Auf die Top-Torjägerin der Frauen-Regionalliga Süd, Mona Budnick, konnte sich einmal mehr der TSV Schwaben Augsburg verlassen, der bei der Frankfurter Eintracht überraschend mit 3:1 die Oberhand behielt und dadurch das rettende Ufer wieder in greifbarer Nähe hat. Zunächst brachte Budnick die Gäste bereits in der 9. Minute in Führung, doch die Eintracht fand nur wenig später die passende Antwort darauf, als Vanessa Klich zum zwischenzeitlichen 1:1 ausgleichen konnte. Doch der TSV Schwaben erwies sich als äußerst effektiv und konnte noch vor Ablauf des ersten Durchgangs erneut in Führung gehen. Nina Kaufmann zeichnete für den zweiten Gästetreffer verantwortlich. Auch nach dem Seitenwechsel erspielten sich die gastgeberinnen deutliche Feldvorteile, konnten daraus jedoch kein Kapital schlagen. Stattdessen wurde den Gästen aus Augsburg in der 68. Spielminute ein Strafstoß zugesprochen, den erneut Budnick im Nachschuss verwerten und damit die Führung der Gäste ausbauen konnte. Umso wütender reagierten im Anschluss die Gastgeberinnen und nahmen das Gehäuse der Gäste in der Schlussphase beinahe e unter Dauerbeschuss. Doch es fehlte der Eintracht an diesem Tag am Glück im Abschluss, sodass es schließlich bei der 1:3-Niederlage bleiben sollte, durch die die Yarussi-Elf auf Rang 6 zurückfiel.
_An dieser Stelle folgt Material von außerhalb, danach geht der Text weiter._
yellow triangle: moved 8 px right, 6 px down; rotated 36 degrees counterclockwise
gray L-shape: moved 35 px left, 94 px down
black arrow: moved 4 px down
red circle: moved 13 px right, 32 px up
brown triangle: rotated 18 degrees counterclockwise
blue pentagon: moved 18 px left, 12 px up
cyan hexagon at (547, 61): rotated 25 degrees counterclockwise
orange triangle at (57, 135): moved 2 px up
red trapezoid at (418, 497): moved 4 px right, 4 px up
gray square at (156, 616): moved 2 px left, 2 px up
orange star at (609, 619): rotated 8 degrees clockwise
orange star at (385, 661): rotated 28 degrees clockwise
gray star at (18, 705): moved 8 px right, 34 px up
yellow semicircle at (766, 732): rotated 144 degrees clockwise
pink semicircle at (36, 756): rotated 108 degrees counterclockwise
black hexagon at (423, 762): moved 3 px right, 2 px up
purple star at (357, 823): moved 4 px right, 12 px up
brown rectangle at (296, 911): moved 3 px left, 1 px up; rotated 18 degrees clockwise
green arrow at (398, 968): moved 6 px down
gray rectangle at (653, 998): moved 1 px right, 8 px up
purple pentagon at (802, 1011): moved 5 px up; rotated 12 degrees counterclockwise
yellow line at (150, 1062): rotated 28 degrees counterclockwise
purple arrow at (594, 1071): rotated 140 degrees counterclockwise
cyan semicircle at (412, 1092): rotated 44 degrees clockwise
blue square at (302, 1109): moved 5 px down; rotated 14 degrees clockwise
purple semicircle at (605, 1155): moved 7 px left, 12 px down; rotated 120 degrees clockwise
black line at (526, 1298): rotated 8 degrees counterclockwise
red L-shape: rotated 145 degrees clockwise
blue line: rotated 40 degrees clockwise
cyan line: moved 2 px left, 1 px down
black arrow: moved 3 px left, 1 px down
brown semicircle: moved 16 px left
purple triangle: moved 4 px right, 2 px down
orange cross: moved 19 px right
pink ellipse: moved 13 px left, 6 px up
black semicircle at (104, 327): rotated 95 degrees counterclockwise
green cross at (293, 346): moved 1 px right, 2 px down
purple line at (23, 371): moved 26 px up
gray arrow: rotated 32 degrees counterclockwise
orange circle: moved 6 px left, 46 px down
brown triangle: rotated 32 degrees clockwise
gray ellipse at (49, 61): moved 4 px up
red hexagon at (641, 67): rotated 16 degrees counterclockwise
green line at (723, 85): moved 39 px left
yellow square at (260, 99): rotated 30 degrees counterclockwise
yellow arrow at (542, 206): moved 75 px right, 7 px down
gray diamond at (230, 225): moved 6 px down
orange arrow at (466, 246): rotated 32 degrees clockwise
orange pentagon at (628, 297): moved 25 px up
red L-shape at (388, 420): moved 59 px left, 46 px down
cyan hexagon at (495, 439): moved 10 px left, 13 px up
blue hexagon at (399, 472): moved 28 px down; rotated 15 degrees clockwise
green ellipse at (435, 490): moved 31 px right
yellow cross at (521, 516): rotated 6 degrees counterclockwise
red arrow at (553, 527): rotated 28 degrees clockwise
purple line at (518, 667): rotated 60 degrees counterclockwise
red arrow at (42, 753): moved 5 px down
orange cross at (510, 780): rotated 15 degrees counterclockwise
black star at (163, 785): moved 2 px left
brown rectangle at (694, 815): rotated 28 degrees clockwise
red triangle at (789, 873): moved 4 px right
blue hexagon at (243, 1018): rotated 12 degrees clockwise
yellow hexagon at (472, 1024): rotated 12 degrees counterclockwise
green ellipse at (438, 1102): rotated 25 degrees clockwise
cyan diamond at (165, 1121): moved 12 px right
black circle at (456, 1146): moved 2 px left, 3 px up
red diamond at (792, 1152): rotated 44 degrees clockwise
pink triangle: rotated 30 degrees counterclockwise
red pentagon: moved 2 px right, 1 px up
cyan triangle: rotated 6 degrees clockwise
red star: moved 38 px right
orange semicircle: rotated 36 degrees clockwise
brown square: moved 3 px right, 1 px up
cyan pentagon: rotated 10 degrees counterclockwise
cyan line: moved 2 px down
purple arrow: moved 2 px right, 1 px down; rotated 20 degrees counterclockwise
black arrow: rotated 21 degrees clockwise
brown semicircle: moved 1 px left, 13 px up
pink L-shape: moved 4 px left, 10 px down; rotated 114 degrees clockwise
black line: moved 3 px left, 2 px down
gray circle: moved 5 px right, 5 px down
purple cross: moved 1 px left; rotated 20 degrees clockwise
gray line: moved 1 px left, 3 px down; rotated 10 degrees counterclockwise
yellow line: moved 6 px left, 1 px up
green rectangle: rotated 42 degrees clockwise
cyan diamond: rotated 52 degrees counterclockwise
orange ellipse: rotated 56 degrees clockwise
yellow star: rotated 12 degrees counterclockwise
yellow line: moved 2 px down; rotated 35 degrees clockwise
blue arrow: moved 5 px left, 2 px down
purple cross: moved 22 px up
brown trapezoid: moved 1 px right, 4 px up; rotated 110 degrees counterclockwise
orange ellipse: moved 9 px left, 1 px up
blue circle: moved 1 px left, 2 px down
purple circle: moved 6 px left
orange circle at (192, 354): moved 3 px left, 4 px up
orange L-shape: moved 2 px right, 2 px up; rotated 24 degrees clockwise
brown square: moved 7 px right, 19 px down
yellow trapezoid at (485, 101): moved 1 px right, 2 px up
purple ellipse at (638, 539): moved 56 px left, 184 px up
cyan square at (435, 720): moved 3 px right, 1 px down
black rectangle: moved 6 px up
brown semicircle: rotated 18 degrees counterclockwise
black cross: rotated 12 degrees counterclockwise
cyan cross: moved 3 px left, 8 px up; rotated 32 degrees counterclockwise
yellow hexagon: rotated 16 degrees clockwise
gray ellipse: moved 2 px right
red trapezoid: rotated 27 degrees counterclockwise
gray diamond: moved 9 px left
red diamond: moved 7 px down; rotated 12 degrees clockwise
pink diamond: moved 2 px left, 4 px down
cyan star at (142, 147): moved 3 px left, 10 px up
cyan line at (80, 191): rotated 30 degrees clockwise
Auf schwierigen Platzverhältnissen fand das Duell zwischen dem ETSV Würzburg und dem SC Regensburg statt, das für beide Mannschaften von enormer Bedeutung im Kampf um den Klassenerhalt war. Letztendlich trennten sich die Kontrahenten mit einem 1:1-Remis voneinander, wobei die beiden Treffer schon früh in der Begegnung zu verzeichnen waren. Die Gäste gingen durch Marina Keilholz in der 10. Minute in Führung, doch lediglich zwei Zeigerumdrehungen später stellte Medina Desic nicht nur den Ausgleich, sondern zugleich auch den Endstand in einer Begegnung her, die überwiegend von Kampf und Standardsituationen geprägt war. Doch trotz der hohen Intensität wurde die Begegnung von beiden Seiten überaus fair geführt, lediglich eine gelbe Karte wurde im gesamten Spiel verhängt. Durch das Unentschieden sind die Würzbugerinnen auf Rang 10 und der SC Regensburg auf Rang 13 weiterhin nur durch zwei Zähler voneinander getrennt.